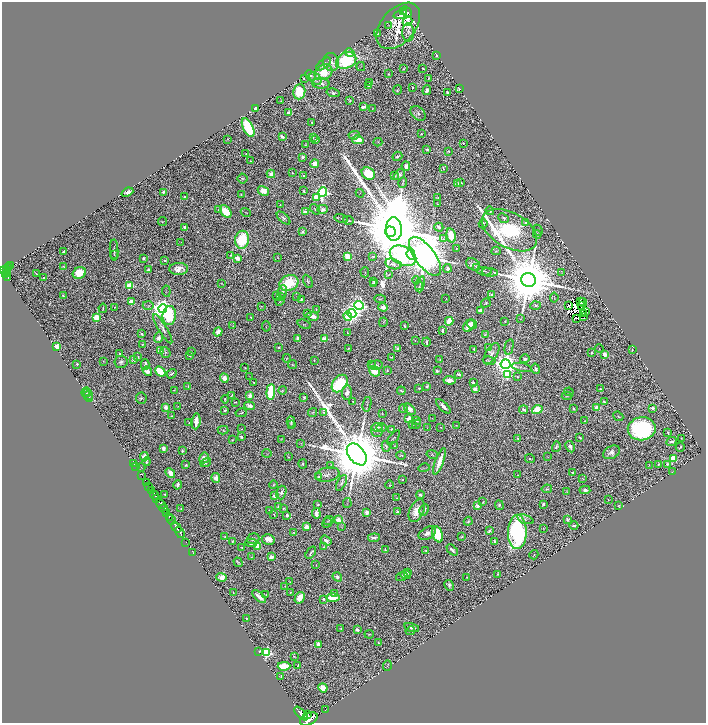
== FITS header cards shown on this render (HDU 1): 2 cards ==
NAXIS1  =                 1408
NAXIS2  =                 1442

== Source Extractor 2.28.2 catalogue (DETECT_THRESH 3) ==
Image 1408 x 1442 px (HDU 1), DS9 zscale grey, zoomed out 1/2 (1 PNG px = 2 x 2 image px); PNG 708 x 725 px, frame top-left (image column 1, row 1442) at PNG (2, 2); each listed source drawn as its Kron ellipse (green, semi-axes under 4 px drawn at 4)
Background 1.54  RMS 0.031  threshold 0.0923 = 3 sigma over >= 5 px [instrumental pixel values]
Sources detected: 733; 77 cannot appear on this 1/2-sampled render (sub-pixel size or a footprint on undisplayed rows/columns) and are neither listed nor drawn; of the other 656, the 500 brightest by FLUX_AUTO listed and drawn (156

■ ■ ■ ■ ■ ■ ■

▶ [WHAT TO WORK ON]: Extract every one of the lines above without any change, and leave the picture out of your answer.

▶ [REPLY TO THE TASK]:
== FITS header cards shown on this render (HDU 1): 2 cards ==
NAXIS1  =                 1408
NAXIS2  =                 1442

== Source Extractor 2.28.2 catalogue (DETECT_THRESH 3) ==
Image 1408 x 1442 px (HDU 1), DS9 zscale grey, zoomed out 1/2 (1 PNG px = 2 x 2 image px); PNG 708 x 725 px, frame top-left (image column 1, row 1442) at PNG (2, 2); each listed source drawn as its Kron ellipse (green, semi-axes under 4 px drawn at 4)
Background 1.54  RMS 0.031  threshold 0.0923 = 3 sigma over >= 5 px [instrumental pixel values]
Sources detected: 733; 77 cannot appear on this 1/2-sampled render (sub-pixel size or a footprint on undisplayed rows/columns) and are neither listed nor drawn; of the other 656, the 500 brightest by FLUX_AUTO listed and drawn (156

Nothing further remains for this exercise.